After their run-in with the party at Occidental, Don and his brother-in-law went over to grab a bite to eat near Pioneer Square — sitting at an outside table. They couldn’t smell their food as much as something that was becoming all too familiar that day. The smell of feces and urine.
“There is a lot of stuff there for our police department to have to deal with,” Don said. “You could put five police officers down in Occidental Park writing tickets and they’d be busy the whole time.”
It’s a frustration Kathleen O’Toole, chief of police for the Seattle Police Department, must be feeling now. O’Toole defended the department, after a report came out showing a “disproportionate” amount tickets for marijuana use in public were being given to African American men.
“We are making national news because we have a disproportionate number of tickets written to men and to African Americans,” O’Toole said during a City Council meeting Monday. The department issued a total of 85 tickets in the second half of 2014. Of those, about 70 are in question and making the rounds in the news.

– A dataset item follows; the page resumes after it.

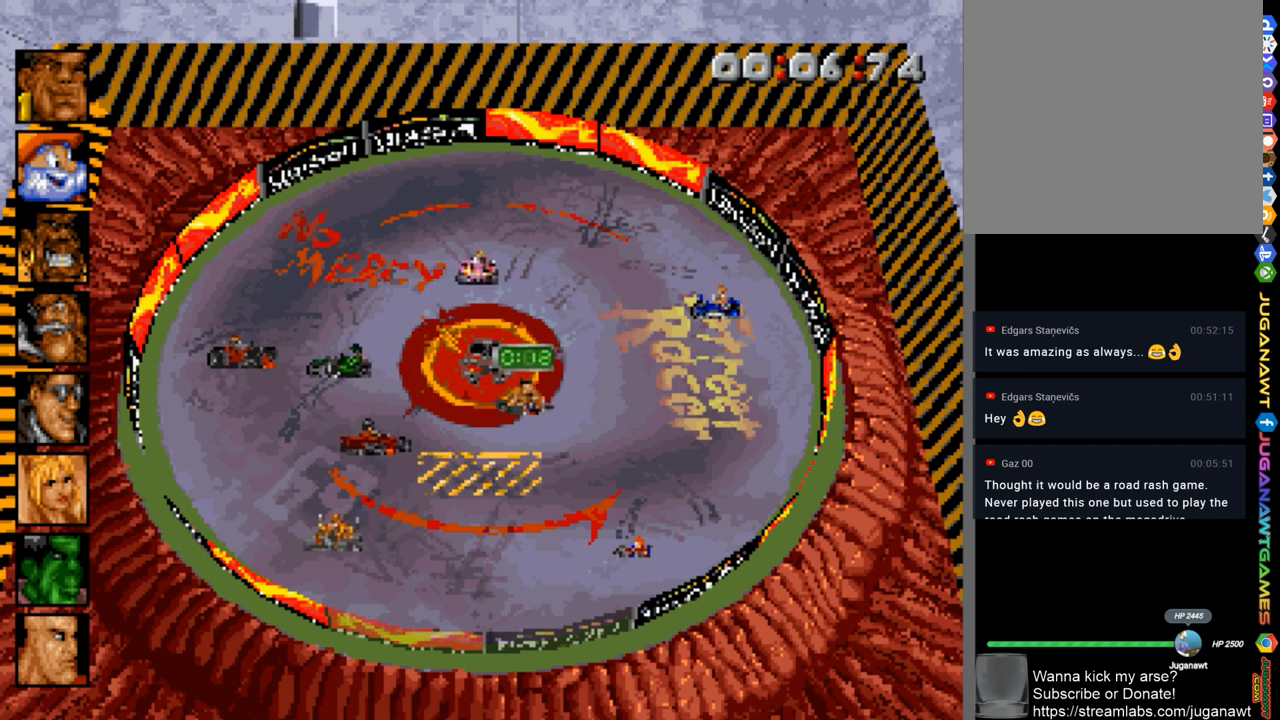
{"buttons": ["A", "DPAD_RIGHT"], "left_stick": "center", "right_stick": "center", "events": [[183, "R2", "down"], [350, "R2", "up"]]}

“I don’t want to sit here and defend any of it,” O’Toole said during the meeting. “Some people say we need to look at the demographics downtown. Who were the people in Westlake Park? Who were the people on Pike and Pine? But bottom line is we are talking 70 tickets in a city with a population of over 650,000 people.”
O’Toole has asked for direction. She said she doesn’t want to go in front of the council every six months to defend a handful of tickets.
Don concurs. People shouldn’t be allowed to stand in public parks, partying. Everyone should be able to use public spaces and feel comfortable doing so.
“The party has to stop,” Don said. “And we have to give people like O’Toole the tools to go ahead and clean it up.”
And it’s not just marijuana and public defecation the city needs to clean up. There have been a number of complaints about people living in various Seattle neighborhoods.